The EU and Canada recently signed a free trade agreement. Do you think it could be used as a template for TTIP, the EU-US trade agreement, more than other recent agreements, such as with India or Singapore?
Well, I think there are two things. First of all, we can’t draw a parallel to any other trading partner per se. These are all unique cases, in both ways. In certain cases, the Canadian agricultural market is different to us in terms of, for instance, poultry. We never discussed poultry and eggs and this is certainly not the case, for the US. So we cannot draw a direct parallel.

However, what we could say is that there are two fundamental elements, two basic lines for the EU-Canada deal, from this point of view. That is that for the first time ever, we have a trading partner that has substantial agricultural interests, and agricultural production itself, that has acknowledged, recognised, European production standards, at least to a certain extent. And one of the big elements in this respect is the GIs. Even if it was not 100%, but the principle and the core concept of the GI was accepted.

So Canada accepted to include European GIs to some extent, on Champagne, cheeses. There was an issue to do with Greek Feta cheese…
They didn’t accept 100% what the European Union has decided on the GIs but they accepted a substantial part of that, and we certainly welcome that. Also, when we talked about ractopamine, also the Canadians accepted that those exported volumes [of pig meat] to the European Union would have to be non-ractopamine. So in this respect, we see some welcomes signs.
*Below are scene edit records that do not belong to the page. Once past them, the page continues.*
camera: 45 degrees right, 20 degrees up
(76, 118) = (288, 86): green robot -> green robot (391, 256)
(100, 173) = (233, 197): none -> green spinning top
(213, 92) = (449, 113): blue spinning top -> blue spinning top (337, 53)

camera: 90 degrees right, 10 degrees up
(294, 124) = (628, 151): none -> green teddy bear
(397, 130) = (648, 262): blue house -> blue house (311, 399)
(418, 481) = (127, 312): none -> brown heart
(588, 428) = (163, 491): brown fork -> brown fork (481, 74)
But on the other hand, we are extremely concerned about the fact that we opened the European market to 50,000 and 80,000 tonnes of beef and pig meat, respectively, measured in carcass weight, and that may have a potential disrupting element to the whole market, and the balance to the EU pig meat and beef market. That’s why we are a bit concerned about that, to be frank.

So this is something you are concerned about. What are you going to be doing about it, waiting to see what the effects are? Of course the agreement has been signed…
First of all, we, of course, analysed the whole package thoroughly and in detail, the EU-Canada free trade agreement as such. Then, of course, even when there are shortcomings or whatever, we would like to seek for a clarification or how that will work at the end.
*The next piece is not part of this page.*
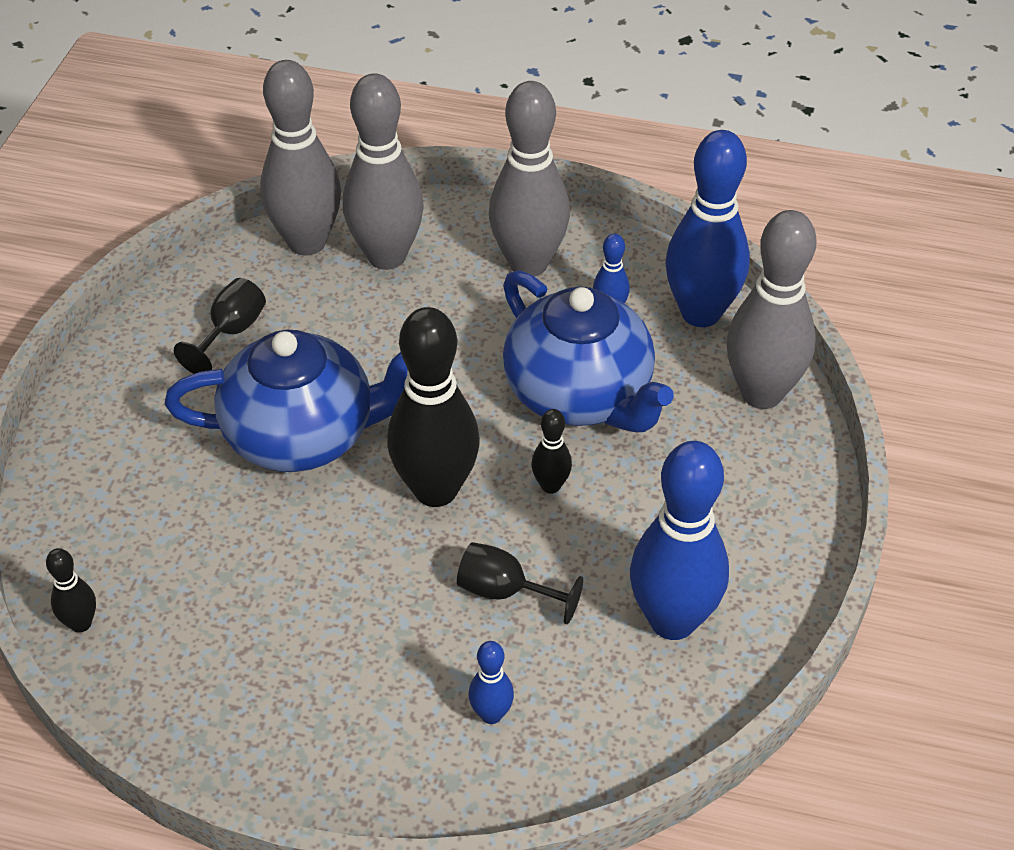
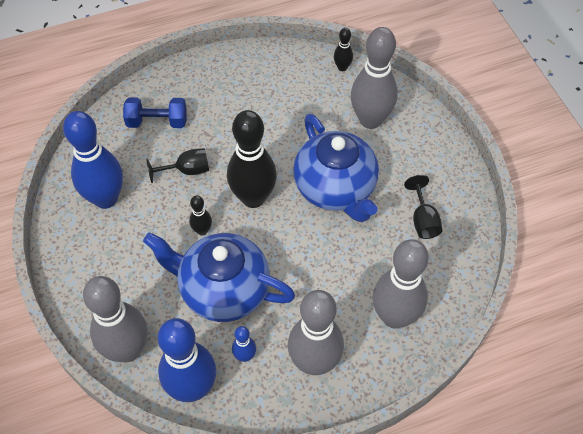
camera: 145 degrees right, 10 degrees up
(303, 435) = (335, 188): blue teapot -> blue teapot turned 75 degrees counterclockwise
(307, 242) = (444, 298): grey bowling pin -> grey bowling pin (370, 120)
(491, 714) = (157, 122): blue bowling pin -> blue dumbbell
Then, of course, we make an overall analysis of how that would work. We had some additional access to, they referred us specifically to cheese to the Canadian market but we had to accept these pig meat and beef volumes to the European market. And we have reason to believe there will be some risks involved but our role, in our organisation, together with our member organisations, is to make sure that these risks wouldn’t materialise, because we are there also to defend the interests of the sector.

In this respect, we’ll see in the coming weeks and months, what can we assume, what can we expect from the impact of the deal, and how that would work then. Of course, we then have a transitional period of X years and that means that we wouldn’t see the full impact immediately. But nevertheless, we have to be prepared for that.